A couple of years ago, John Niles and I started writing, blogging, and speaking about getting ready for autonomous vehicles. We called this work, collectively, The End Of Driving in recognition of our certainty that technology would displace the driver just as the automobile had replaced the horse. We’re still certain of this.

Then, as now, we were convinced that no one can forecast how this will unfold in any useful detail—i.e., useful enough to write infrastructure plans or social policy. We took to describing the next quarter century as the most difficult transportation planning horizon ever faced by urban planners.

The prognostication ranged then, as it does still, from no more personal automobile ownership to no more public transit to instant-and-perfect robo-cab within 2 minutes of a request, to a clean and perfect car for every garage. And with these would come green utopias of no accidents, no parking, no congestion, and info-cocooning on the way to work. Or maybe dystopias of sprawl, transportation inequity, increased congestion, and robots chauffeuring parent-free five-year-olds to ballet.

In the March 7th issue of Time magazine, Xerox Executive David Cummins, thinking about all the immediate, incremental changes, comes off as indifferent. “Cars parallel park themselves now. Cars speed up and slow down on their own already. Cars have all kinds of accident-avoidance technology. And you are going to have more and more and more of that introduced over the next three to five years. By the time that first car rolls off the factory line without a steering wheel, it’s not going to be that much of a shock. The collective response may be more of a shrug. As in, ‘It’s about time.’”

From the beginning, at EndOfDriving, we’ve thought about what kinds of social directions this change could take—or should take. We thought about invented futures rather than wait-and-see futures. We understood that the world is trending from one billion motorized vehicles in 2010 toward four billion by 2050, but we wondered if the implied quadrupling of motorized trips or kilometers to be demanded by 2050 could be provided—with the requisite sharing—by only one billion vehicles.

We imagined how magical it would be always to have a vehicle arrive on command and whisk us to wherever. And we wondered whether we could understand and overcome all the operational and social barriers that were implied. We noted that the fast-rising TNC world of Uber and Lyft was not only wonderfully disruptive of the taxis many disdain, but it was also ushering in an ugly disruption: TNC’s cherry-pick the best taxi customers—young, well-groomed digerati—leaving poorer and disabled patrons as cast-offs for the now dying taxi industry.

We understood that driverless robo-fleets could erode the need for household ownership, but also for the city bus and that this would force rollbacks on massive municipal pension obligations if transit systems were to collapse.

We calculated that since vehicle populations take 20 years to double, and fleets take 15 years to turnover and that if error-free and affordable robotics were available optimistically in 10 years, it would take 40 years until the last driver was retired—by which time, of course, we’d have 4 billion extant vehicles to counter the promised advantages of robotic vehicles in the first place.

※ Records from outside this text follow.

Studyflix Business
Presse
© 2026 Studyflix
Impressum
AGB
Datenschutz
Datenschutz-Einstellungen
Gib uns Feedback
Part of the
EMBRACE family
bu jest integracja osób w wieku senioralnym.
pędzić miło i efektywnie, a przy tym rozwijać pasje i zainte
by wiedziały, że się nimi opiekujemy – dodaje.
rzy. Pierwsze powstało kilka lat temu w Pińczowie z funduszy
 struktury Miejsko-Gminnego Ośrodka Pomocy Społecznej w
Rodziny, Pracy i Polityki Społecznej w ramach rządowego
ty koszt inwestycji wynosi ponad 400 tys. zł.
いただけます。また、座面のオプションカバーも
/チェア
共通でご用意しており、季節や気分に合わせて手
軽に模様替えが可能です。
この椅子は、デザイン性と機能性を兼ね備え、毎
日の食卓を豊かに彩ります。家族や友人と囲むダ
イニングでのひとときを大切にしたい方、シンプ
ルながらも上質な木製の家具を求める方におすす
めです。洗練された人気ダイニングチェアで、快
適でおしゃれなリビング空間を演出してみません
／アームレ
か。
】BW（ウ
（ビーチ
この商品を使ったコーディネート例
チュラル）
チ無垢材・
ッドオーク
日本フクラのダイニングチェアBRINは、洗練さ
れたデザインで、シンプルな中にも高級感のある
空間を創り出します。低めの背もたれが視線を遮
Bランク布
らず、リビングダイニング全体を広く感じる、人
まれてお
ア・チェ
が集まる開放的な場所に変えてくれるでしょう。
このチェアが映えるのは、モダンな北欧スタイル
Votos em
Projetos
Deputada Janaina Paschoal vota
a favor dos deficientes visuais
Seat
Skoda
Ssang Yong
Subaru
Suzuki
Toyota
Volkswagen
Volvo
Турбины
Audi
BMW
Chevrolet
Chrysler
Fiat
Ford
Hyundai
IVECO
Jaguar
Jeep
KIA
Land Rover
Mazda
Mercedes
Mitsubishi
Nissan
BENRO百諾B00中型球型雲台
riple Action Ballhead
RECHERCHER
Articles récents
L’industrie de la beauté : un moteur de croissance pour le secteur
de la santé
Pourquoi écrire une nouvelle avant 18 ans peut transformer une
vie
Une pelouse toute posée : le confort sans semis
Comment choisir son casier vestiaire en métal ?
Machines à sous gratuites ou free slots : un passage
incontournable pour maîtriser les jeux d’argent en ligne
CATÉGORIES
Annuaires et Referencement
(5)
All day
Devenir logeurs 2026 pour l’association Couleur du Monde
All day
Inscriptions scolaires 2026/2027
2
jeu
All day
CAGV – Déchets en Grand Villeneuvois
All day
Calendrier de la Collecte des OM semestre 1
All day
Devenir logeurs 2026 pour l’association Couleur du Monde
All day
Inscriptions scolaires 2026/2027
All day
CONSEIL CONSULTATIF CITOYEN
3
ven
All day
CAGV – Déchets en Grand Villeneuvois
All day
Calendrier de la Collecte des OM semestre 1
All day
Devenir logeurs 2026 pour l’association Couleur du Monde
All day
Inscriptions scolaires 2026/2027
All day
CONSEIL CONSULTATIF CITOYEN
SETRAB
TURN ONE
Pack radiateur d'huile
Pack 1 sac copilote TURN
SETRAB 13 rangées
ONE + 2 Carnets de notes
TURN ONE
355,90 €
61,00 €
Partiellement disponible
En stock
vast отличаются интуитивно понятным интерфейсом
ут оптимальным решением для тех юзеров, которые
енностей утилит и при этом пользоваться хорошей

Since then the hype, both positive and negative, has grown in volume and confusion. Academic experts caution that reliable, full autonomy is at least 20 years away and pervasive, driver-out, autonomy, more like 40 or 50. Still lighter-headed commentators contemplate radical autonomous scenarios starting in 2020 and becoming pervasive in the following ten years, perhaps encouraged by the optimistic projections of automotive marketers. Thinking about nuanced social changes happens less often.

We are not questioning the ability of automotive technologists or even AI practitioners; rather we are questioning urban and social readiness for many dozens of overlapping, concurrent and contradictory changes.

When writers weigh multiple aspects concurrently, the contradictions mount quickly. David Ticoll, University of Toronto, sees AVs mitigating congestion if combined with mass transit while at the same time AVs stimulate more use of cars. How will that push-pull combination work out?

…factors that cause congestion – capacity bottlenecks, traffic incidents, poor signal timing, weather, construction, and uncertain travel times – can be reduced or mitigated by vehicle automation, especially when combined with public mass transit. At the same time, the accessibility and convenience of AVs is likely to stimulate greater use of cars and minibusses. [pg5]

As of 2016, there is no consensus whether the autonomous vehicle will enable better transit or no transit. There are some proponents for each forecast. But for most pundits the future transit world seems to be destined to be crushed no matter which of the most popular two scenarios prevail: pervasive robocabs or a renewed juggernaut of private household vehicles.

In any case, we are clear that transit will be disrupted. We are tentative on whether it will be disrupted in a way that lets transit managers evolve services and transform quickly to more effective formats. We are fearful that transit authorities will abdicate completely to the new private vehicles of the future and to the robo-fleets of the rising TNCs.

Urban leaders need to start preparing now for the decisions they will soon face.